▸ What to do
Write out, line for line and unchanged, the stretch of the listing below from its first line through the line containing "stronie Spraw Nauki są".

▸ Data listing
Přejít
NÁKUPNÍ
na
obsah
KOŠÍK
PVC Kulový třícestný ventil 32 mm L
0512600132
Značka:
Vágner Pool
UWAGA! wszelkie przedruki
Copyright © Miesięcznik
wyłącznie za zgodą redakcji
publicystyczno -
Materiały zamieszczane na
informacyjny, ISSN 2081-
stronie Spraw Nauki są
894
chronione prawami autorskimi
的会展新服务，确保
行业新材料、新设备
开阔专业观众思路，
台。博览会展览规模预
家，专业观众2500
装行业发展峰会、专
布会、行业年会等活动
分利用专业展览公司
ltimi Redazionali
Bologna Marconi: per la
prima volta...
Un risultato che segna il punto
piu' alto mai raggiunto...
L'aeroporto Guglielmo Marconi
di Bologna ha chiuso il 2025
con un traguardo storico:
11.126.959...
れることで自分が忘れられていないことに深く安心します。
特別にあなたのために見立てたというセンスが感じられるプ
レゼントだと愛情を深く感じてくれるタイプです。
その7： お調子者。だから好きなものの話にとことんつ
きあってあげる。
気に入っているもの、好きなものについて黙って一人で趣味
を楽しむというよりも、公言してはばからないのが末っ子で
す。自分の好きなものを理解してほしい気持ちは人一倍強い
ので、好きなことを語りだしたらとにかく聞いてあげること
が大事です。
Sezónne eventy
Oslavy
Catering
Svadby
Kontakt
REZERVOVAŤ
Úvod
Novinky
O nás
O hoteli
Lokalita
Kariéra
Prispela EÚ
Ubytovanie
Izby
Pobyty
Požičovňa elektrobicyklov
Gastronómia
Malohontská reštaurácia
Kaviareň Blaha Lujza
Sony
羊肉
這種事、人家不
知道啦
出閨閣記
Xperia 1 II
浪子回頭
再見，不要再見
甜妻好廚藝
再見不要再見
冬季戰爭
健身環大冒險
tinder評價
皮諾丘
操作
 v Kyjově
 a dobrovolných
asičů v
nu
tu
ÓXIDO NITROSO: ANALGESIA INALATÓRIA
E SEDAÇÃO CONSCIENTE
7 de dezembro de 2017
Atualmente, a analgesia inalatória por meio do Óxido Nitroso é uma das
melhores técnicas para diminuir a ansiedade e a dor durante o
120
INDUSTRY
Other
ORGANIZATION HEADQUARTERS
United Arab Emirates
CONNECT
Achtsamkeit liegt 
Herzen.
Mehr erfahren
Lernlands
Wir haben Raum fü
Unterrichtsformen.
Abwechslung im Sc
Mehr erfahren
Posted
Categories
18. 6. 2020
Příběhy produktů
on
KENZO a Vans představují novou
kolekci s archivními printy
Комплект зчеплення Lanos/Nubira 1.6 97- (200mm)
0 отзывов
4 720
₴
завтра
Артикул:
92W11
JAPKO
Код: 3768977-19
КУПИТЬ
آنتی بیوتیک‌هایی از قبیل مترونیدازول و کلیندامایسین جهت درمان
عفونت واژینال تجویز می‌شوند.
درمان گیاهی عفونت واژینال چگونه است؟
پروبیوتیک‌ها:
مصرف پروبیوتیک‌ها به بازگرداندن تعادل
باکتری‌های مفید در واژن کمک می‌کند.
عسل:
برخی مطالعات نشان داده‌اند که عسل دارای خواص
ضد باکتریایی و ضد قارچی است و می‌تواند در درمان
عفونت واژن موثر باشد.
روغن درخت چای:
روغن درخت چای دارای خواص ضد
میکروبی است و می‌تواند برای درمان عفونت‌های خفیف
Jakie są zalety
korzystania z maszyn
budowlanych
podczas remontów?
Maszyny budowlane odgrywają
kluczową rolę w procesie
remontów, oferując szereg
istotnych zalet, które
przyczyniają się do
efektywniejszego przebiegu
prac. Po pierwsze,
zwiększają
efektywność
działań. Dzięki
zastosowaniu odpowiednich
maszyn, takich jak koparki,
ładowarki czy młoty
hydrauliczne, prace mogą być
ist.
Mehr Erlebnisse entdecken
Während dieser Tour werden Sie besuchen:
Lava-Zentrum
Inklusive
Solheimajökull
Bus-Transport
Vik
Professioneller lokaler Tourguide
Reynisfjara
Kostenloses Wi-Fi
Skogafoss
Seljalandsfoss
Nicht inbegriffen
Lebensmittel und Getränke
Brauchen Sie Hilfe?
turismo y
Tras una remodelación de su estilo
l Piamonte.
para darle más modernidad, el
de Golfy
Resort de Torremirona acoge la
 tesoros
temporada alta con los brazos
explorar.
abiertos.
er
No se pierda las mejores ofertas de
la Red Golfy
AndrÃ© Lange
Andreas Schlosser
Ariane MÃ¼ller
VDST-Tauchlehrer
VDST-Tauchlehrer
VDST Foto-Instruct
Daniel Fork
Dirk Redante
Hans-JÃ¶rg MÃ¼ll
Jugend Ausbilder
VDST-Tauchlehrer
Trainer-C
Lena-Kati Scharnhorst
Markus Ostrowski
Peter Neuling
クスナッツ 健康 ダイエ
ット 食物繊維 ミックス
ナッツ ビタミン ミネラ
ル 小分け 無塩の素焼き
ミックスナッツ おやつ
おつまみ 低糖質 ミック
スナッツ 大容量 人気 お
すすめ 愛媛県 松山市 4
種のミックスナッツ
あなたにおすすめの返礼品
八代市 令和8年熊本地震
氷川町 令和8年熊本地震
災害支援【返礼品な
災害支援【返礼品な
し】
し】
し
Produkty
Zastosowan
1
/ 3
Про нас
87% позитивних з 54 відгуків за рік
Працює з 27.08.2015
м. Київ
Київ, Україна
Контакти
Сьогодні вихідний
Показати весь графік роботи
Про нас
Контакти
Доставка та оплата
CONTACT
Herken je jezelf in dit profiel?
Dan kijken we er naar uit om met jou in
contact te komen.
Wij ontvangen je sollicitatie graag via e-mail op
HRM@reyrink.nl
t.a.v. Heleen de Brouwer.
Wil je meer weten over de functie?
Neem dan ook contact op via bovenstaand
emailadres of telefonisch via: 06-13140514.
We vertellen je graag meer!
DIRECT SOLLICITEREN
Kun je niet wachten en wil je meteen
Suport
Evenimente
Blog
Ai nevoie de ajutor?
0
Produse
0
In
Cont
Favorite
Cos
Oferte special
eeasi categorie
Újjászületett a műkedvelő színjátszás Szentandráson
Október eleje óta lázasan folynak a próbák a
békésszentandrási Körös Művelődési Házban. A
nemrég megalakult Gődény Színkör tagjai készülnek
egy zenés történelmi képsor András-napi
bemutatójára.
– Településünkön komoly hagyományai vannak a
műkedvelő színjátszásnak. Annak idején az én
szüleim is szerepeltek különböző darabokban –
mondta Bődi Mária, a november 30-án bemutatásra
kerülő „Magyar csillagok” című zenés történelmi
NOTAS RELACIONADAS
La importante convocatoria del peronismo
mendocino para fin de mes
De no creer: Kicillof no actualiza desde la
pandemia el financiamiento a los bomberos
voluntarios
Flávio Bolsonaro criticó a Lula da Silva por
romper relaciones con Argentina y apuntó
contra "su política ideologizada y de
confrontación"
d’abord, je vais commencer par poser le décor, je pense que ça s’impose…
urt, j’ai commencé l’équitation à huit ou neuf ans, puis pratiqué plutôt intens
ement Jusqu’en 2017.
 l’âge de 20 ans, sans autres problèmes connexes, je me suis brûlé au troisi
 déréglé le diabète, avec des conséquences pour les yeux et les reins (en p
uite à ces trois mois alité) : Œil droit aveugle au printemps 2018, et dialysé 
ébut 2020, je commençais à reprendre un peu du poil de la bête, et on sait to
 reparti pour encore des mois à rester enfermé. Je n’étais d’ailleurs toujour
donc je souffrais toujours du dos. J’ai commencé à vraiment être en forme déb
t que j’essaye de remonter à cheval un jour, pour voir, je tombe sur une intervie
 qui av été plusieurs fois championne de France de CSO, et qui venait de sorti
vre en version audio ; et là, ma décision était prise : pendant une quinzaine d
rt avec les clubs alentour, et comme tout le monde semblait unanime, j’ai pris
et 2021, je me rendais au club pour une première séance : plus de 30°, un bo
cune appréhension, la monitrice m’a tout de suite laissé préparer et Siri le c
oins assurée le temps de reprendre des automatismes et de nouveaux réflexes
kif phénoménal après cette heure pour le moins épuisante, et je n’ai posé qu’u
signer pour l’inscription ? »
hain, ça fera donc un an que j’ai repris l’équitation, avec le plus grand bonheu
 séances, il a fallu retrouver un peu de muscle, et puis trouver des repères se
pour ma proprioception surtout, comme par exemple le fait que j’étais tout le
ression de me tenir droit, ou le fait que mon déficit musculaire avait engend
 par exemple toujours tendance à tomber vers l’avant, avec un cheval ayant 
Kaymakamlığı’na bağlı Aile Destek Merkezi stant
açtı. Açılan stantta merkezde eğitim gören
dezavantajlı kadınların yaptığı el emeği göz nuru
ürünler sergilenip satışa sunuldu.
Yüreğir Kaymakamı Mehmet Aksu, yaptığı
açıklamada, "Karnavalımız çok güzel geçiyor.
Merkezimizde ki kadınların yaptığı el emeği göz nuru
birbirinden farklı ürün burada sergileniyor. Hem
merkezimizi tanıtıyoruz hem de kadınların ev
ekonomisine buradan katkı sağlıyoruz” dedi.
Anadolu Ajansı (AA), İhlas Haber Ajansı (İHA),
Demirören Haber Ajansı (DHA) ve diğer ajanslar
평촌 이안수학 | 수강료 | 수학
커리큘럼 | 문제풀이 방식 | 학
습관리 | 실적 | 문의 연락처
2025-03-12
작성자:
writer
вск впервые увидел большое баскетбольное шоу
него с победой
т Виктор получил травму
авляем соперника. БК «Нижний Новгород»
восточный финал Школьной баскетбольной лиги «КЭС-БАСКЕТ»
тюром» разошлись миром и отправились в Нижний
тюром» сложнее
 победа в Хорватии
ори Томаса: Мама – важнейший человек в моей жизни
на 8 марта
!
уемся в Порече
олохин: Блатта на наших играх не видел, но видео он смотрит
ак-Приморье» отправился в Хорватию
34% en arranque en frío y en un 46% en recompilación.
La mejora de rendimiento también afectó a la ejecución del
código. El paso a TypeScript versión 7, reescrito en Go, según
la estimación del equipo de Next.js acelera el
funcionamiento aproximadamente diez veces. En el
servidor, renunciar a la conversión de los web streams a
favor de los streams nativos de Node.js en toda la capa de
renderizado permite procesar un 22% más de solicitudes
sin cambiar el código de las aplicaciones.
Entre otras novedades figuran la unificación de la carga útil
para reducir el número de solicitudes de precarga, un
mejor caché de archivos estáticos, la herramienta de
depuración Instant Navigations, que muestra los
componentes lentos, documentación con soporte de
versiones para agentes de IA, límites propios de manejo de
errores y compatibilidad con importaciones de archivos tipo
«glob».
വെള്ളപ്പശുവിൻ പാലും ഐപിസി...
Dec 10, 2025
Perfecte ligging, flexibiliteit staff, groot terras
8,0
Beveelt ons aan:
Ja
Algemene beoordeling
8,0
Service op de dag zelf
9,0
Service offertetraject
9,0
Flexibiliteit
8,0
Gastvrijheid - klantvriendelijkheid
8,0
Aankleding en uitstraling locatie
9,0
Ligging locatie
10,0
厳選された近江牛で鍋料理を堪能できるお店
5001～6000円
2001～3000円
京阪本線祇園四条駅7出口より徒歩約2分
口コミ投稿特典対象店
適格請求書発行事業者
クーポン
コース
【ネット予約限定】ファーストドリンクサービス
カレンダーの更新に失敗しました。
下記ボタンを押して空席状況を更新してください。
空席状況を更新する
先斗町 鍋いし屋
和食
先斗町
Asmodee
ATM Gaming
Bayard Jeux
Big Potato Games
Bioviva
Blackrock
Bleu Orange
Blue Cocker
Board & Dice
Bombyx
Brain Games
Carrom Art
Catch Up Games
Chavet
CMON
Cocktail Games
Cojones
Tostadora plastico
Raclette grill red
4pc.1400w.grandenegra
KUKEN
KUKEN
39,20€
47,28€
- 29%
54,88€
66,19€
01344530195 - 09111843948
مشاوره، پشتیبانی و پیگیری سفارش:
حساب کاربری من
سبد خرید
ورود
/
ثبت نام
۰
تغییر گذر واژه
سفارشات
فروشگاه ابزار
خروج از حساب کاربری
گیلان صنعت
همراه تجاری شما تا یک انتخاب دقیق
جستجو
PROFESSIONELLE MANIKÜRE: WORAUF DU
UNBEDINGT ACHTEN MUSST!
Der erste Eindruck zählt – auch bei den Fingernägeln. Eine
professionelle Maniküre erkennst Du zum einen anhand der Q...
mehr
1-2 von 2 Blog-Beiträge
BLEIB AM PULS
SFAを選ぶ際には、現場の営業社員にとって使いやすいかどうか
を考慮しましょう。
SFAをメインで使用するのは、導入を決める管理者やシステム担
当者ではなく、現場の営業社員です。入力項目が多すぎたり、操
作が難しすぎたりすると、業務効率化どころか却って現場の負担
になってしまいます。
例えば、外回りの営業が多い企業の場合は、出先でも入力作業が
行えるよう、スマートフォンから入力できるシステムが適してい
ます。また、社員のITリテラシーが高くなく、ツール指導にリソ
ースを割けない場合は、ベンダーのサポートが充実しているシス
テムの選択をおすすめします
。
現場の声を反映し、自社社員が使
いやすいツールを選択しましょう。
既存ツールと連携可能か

▸ Output for this exercise
Přejít
NÁKUPNÍ
na
obsah
KOŠÍK
PVC Kulový třícestný ventil 32 mm L
0512600132
Značka:
Vágner Pool
UWAGA! wszelkie przedruki
Copyright © Miesięcznik
wyłącznie za zgodą redakcji
publicystyczno -
Materiały zamieszczane na
informacyjny, ISSN 2081-
stronie Spraw Nauki są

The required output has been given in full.